# What needs to be done:
Name every person quoted in the article on private equity after the German election, and give the organization the article links to each.

# Text block:
Until now, Germany was ruled by a government that sought to improve the regulatory framework for private equity. Merkel's party and the liberal FDP were in favour of the market, even drawing up a 10-point plan to value the advantages of a flourishing private equity market.

Perhaps the biggest sign of how favourable the ruling coalition had been for private equity was that the industry was conspicuously absent from the pre-election debates. This puts it in stark contrast to the heated US election last year.

Ulrike Hinrichs, CEO at the Bundesverband Deutscher Kapitalbeteiligungsgesellschaften, says: "Chancellor Angela Merkel is coming out of the election stronger than ever. It was on the agenda of her party's coalition with the FDP to improve the regulatory framework for private equity in Germany. Now, we hope the new government under Merkel is going to equally recognise this task as important – no matter who is going to be her party's coalition partner."

What do Merkel's re-election and the FDP's withdrawal mean for PE in Germany?

Merkel's new partner will likely be either the socialist SPD or the green party Bündnis 90/Die Grünen.

"On the day after the election, private equity will not be the most important topic on the agenda. However, we are convinced that any possible new government will be interested in a competitive private equity market in Germany. Private capital from abroad as well as from within the country drives change, innovation and growth, which is healthy and needed. Now, it is important that questions about regulations, for example, tax transparency, will be answered quickly and in a fashion that does not lead to any disadvantages for Germany compared to other European countries," says Torsten Grede of Deutsche Beteiligungs AG.

There is still a chance of an entire left-wing coalition with the SPD, Die Grünen and Die Linke. However, the SPD currently seems rather reluctant to team up with either the green or the radical left.

The winner and losers
CDU/CSU reached 41.5% last night, seven percentage points more than the last 2009 elections but shy of an overall majority – like the party saw in the German state of Bavaria last week. It is the first time since 1994 that the CDU/CSU reached more than 40%.

Previous coalition partner FDP reached a shocking 4.8%, down from 14.6% in 2009's election and just short of the crucial 5% needed to get a seat in Parliament – the first time since the FDP's birth the party will not be represented.

The most surprising result was the votes gained by anti-eurozone party Alternative für Deutschland (AfD). The party, which was founded in the years of the financial crisis, reached an impressive 4.7%, just missing the entrance into parliament.

Voters want venture
Venture capital has become increasingly popular as many politicians realised how valuable the nation's image as a start-up country is. Olaf Jacobi, partner at German venture capital firm Target Partners, says: "The importance of venture for the economy is imminent when we look back at all the politicians across a range of political parties in Germany, who started to take a special interest in the start-up scene in the run-up to the election. You can look at the venture capital scene in Germany as an ecosystem that slowly reaches independence, with the start-up founder in its centre. We have many founders in Germany, who are willing to take risks, set up own companies, are well-connected and well-educated. The start-up scene is Germany is flourishing, why would anybody threaten this situation?"

# Data for review:
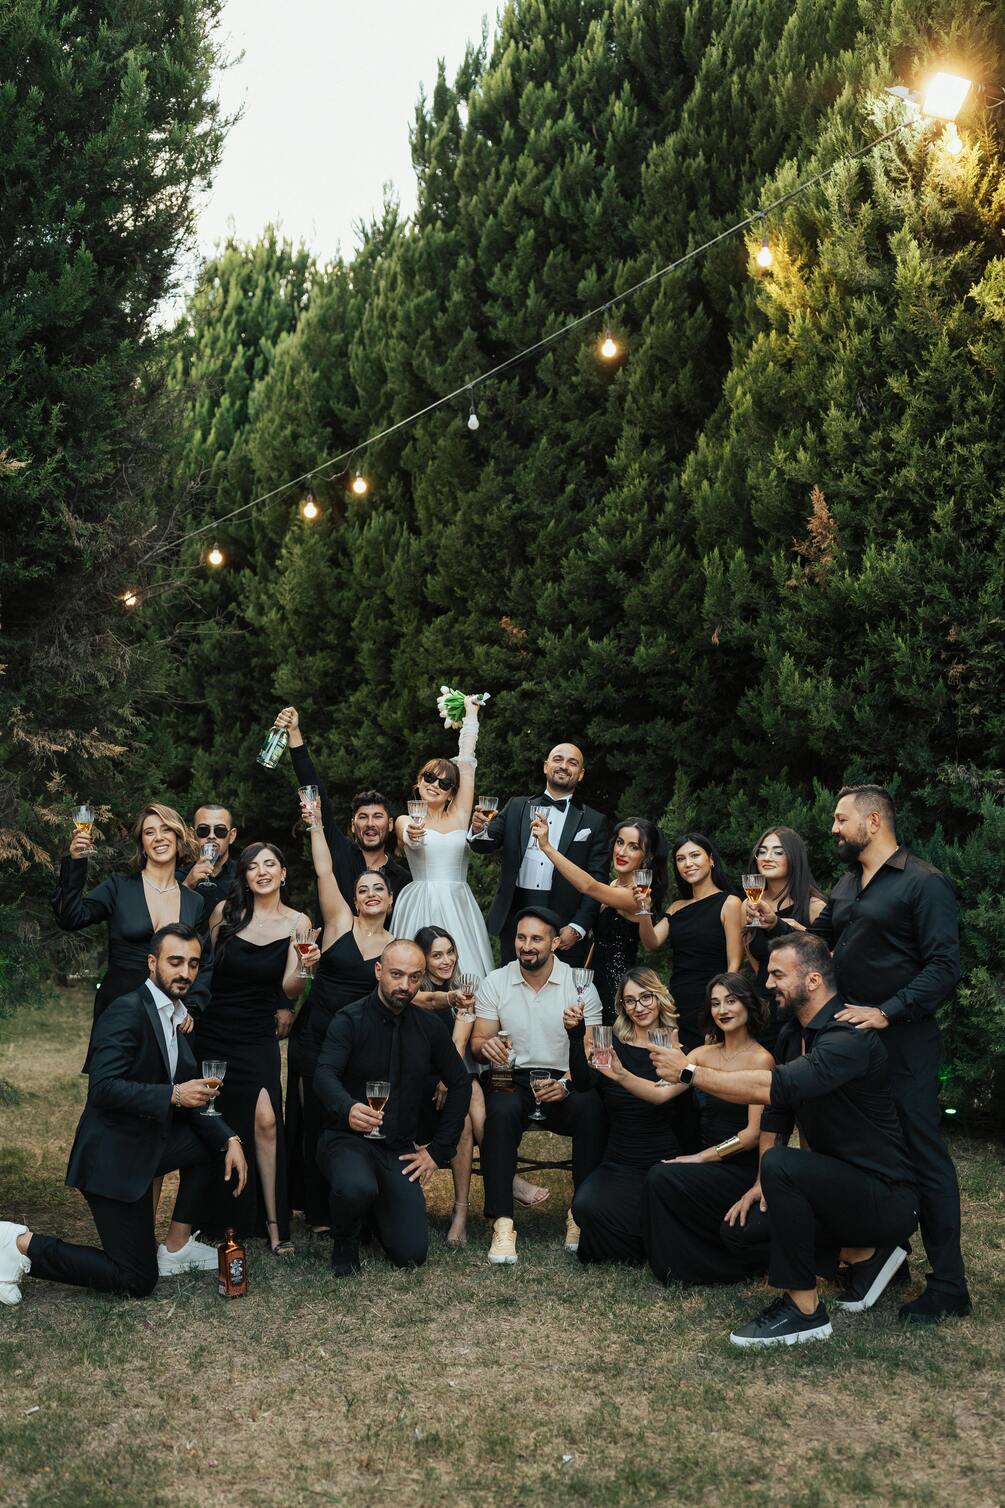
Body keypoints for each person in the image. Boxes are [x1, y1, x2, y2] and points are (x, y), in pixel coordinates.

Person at [750, 784, 969, 1324]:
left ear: (873, 822)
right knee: (852, 1153)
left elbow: (945, 967)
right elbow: (816, 942)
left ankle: (949, 1286)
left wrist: (887, 1011)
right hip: (849, 1048)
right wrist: (773, 928)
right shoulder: (848, 884)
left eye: (840, 819)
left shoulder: (924, 882)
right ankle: (880, 1257)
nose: (833, 828)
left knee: (924, 1158)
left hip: (904, 1045)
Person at [650, 934, 919, 1348]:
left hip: (885, 1196)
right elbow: (777, 1113)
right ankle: (864, 1255)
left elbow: (775, 1087)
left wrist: (689, 1072)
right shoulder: (794, 1035)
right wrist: (761, 1182)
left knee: (782, 1165)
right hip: (834, 1187)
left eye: (777, 974)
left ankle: (804, 1311)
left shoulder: (848, 1037)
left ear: (812, 980)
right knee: (744, 1229)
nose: (768, 983)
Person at [0, 925, 248, 1305]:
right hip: (112, 1159)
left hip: (147, 1144)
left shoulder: (178, 1017)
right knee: (136, 1279)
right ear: (152, 963)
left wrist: (230, 1138)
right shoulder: (126, 1010)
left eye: (193, 964)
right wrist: (174, 1094)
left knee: (212, 1143)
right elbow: (103, 1089)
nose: (185, 972)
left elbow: (189, 1093)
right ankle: (17, 1244)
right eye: (175, 962)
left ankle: (177, 1246)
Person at [314, 940, 471, 1274]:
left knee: (412, 1255)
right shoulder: (349, 1019)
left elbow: (460, 1083)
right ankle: (346, 1242)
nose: (405, 985)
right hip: (347, 1139)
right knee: (356, 1186)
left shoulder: (429, 1026)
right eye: (396, 974)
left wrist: (438, 1151)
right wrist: (348, 1108)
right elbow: (324, 1075)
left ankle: (374, 1213)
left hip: (397, 1147)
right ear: (378, 971)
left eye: (414, 977)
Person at [194, 843, 317, 1254]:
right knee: (217, 1119)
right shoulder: (224, 913)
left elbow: (289, 989)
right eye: (253, 866)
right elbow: (203, 970)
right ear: (245, 876)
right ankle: (218, 1218)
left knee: (266, 1120)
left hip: (256, 1033)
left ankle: (275, 1224)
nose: (262, 871)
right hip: (214, 1029)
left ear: (283, 873)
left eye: (270, 864)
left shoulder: (298, 921)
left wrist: (305, 966)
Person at [471, 907, 606, 1264]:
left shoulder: (579, 985)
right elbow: (478, 1042)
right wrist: (486, 1047)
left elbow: (592, 1052)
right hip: (512, 1075)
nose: (526, 946)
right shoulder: (496, 981)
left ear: (554, 943)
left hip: (565, 1077)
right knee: (500, 1112)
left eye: (536, 938)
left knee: (591, 1108)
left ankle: (580, 1214)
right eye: (521, 937)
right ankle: (503, 1223)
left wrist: (567, 1084)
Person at [288, 804, 394, 1235]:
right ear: (354, 899)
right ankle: (317, 1213)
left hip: (359, 1046)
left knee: (351, 1124)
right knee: (314, 1121)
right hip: (315, 1037)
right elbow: (324, 869)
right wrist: (316, 824)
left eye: (378, 888)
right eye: (363, 888)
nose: (370, 893)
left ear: (390, 899)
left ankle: (354, 1201)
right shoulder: (338, 923)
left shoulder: (397, 947)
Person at [413, 926, 548, 1244]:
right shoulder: (414, 989)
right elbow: (428, 1003)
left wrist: (448, 1077)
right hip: (417, 1081)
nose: (446, 960)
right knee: (470, 1089)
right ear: (423, 959)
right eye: (437, 955)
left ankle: (461, 1214)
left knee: (468, 1101)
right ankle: (504, 1176)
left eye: (450, 952)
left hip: (448, 1075)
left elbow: (459, 1043)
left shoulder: (464, 990)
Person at [51, 802, 211, 1067]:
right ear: (142, 845)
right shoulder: (118, 887)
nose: (158, 837)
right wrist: (77, 862)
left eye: (166, 830)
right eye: (149, 832)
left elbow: (204, 961)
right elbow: (70, 918)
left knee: (168, 1088)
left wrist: (191, 1007)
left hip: (171, 1014)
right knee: (112, 1085)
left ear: (177, 838)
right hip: (119, 1008)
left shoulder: (194, 901)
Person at [642, 974, 774, 1285]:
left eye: (731, 1001)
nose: (722, 1010)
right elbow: (660, 1092)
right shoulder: (702, 1054)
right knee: (659, 1175)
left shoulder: (761, 1059)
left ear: (748, 1004)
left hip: (739, 1167)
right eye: (715, 1003)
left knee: (662, 1177)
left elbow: (752, 1134)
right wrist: (618, 1073)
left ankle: (708, 1268)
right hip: (705, 1161)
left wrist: (699, 1158)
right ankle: (676, 1264)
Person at [564, 969, 684, 1265]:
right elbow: (584, 1083)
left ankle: (654, 1239)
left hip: (663, 1161)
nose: (639, 1007)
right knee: (583, 1207)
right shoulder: (612, 1046)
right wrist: (576, 1036)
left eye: (646, 997)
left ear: (659, 997)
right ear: (622, 1007)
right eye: (630, 1001)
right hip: (619, 1161)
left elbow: (660, 1094)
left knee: (658, 1216)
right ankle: (647, 1241)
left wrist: (620, 1074)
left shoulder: (677, 1048)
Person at [468, 741, 609, 966]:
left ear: (581, 774)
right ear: (545, 766)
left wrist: (578, 926)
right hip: (515, 916)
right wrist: (478, 829)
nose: (563, 766)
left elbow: (597, 880)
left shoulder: (594, 820)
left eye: (572, 763)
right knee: (511, 983)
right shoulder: (516, 806)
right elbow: (484, 845)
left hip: (562, 924)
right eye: (558, 759)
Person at [391, 696, 494, 977]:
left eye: (445, 783)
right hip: (421, 902)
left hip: (459, 903)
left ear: (451, 793)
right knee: (416, 970)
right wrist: (412, 834)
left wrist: (471, 716)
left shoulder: (460, 815)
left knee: (465, 970)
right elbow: (407, 834)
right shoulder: (406, 819)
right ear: (419, 781)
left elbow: (467, 764)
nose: (435, 784)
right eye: (429, 778)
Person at [531, 813, 666, 1023]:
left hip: (617, 985)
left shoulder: (636, 897)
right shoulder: (614, 885)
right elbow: (600, 942)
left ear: (647, 856)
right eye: (620, 842)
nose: (621, 852)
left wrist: (547, 847)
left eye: (633, 847)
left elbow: (588, 886)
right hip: (594, 980)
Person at [274, 706, 411, 900]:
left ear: (390, 824)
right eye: (363, 817)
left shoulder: (403, 879)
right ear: (353, 825)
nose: (370, 824)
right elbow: (313, 785)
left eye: (377, 816)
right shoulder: (339, 850)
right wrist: (294, 732)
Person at [636, 832, 744, 1051]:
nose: (688, 863)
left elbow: (734, 964)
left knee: (706, 1063)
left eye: (695, 855)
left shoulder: (730, 903)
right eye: (681, 859)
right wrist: (644, 910)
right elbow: (651, 942)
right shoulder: (676, 907)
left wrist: (721, 1006)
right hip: (677, 1002)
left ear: (711, 859)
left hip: (711, 1001)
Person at [742, 826, 827, 1049]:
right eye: (762, 851)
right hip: (762, 1007)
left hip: (801, 1008)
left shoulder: (814, 906)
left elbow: (826, 958)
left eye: (778, 852)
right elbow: (756, 960)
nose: (767, 857)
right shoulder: (749, 904)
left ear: (794, 857)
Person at [179, 802, 239, 915]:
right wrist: (187, 885)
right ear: (193, 835)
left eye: (220, 830)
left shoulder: (243, 874)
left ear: (231, 836)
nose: (211, 836)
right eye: (203, 830)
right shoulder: (179, 877)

# Task solution:
- Ulrike Hinrichs: CEO at the Bundesverband Deutscher Kapitalbeteiligungsgesellschaften
- Torsten Grede: Deutsche Beteiligungs AG
- Olaf Jacobi: partner at Target Partners, a German venture capital firm